* **Exercise directions**
Please extract every line of the items below that contains the word "Virginia". Case counts, so match capital and lowercase letters exactly.

++++ Data shown ++++

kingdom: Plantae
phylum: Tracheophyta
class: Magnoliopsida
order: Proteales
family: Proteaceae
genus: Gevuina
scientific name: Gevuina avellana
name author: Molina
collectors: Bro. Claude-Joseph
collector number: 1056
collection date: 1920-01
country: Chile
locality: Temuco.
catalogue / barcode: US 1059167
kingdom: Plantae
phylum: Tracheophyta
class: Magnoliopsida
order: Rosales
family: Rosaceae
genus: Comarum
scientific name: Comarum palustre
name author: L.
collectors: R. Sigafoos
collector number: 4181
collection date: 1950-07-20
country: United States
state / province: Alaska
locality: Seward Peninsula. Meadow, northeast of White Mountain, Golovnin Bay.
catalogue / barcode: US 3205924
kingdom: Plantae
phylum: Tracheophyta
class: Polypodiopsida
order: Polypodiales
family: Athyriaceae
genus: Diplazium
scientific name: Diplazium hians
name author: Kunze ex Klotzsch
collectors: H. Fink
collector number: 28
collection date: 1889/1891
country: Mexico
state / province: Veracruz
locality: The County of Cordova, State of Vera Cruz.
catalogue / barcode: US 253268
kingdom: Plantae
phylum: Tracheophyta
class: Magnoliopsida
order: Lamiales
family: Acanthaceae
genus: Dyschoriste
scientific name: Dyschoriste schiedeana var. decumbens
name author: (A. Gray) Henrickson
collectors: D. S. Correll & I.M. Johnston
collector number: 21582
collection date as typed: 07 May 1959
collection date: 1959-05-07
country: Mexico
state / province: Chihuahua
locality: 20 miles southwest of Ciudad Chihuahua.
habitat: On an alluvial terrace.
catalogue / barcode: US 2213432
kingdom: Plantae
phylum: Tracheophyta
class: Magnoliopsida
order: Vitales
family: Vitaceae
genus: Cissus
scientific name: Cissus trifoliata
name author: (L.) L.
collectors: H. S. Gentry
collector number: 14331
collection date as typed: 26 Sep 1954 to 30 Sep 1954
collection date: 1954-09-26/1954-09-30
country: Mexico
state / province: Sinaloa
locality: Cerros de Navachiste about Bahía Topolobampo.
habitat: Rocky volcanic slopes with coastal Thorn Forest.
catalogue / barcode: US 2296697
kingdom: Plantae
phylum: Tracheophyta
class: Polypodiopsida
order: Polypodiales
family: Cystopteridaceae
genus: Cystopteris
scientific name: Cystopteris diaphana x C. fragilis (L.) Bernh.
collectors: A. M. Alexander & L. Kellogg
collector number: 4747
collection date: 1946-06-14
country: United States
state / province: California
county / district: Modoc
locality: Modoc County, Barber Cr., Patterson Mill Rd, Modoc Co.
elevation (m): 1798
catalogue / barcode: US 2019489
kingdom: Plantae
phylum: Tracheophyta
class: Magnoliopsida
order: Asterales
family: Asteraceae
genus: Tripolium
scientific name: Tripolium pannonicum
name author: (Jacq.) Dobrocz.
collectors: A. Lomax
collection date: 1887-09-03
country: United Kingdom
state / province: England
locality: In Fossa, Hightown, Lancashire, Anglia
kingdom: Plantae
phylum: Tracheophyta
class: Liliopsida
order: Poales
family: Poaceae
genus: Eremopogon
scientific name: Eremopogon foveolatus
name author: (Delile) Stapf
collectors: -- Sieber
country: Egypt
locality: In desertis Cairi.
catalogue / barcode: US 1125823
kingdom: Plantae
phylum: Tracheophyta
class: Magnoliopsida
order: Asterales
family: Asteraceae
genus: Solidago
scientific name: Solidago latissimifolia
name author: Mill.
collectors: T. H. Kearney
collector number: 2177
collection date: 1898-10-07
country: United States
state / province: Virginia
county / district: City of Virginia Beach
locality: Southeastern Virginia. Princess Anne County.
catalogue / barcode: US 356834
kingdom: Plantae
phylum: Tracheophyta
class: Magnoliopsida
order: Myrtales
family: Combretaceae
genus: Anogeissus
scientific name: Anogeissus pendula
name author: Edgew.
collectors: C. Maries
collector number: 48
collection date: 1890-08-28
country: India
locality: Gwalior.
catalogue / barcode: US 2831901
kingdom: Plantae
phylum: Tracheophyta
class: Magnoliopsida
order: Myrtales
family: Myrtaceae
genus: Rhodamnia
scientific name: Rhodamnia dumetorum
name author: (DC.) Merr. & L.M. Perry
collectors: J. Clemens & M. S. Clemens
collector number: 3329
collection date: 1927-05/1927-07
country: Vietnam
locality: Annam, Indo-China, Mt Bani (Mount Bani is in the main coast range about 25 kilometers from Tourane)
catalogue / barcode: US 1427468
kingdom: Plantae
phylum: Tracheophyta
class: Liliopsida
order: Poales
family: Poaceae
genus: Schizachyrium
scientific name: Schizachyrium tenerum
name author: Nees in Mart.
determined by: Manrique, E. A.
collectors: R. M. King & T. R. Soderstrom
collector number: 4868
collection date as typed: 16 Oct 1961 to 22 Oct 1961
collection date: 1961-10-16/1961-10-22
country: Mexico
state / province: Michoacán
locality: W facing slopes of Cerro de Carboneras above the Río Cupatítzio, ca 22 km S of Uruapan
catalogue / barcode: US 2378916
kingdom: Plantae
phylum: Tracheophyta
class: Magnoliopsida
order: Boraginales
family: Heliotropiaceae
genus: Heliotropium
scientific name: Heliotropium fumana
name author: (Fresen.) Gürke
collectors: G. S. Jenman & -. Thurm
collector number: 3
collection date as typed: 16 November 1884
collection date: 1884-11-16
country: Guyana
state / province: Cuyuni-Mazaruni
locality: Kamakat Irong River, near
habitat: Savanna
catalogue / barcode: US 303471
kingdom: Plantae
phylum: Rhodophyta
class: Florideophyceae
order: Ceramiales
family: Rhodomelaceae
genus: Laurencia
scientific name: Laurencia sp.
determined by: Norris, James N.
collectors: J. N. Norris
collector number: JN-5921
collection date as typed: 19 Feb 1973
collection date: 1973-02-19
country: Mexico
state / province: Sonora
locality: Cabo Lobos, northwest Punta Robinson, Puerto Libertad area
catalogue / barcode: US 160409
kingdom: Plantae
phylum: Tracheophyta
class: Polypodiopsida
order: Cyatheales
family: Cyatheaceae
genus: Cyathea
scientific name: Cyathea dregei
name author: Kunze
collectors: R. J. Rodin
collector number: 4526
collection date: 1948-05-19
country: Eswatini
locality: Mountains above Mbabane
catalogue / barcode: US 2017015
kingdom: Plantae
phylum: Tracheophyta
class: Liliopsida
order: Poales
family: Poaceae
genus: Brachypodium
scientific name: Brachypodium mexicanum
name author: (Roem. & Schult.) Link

++++

* **Output of the task**
state / province: Virginia
county / district: City of Virginia Beach
locality: Southeastern Virginia. Princess Anne County.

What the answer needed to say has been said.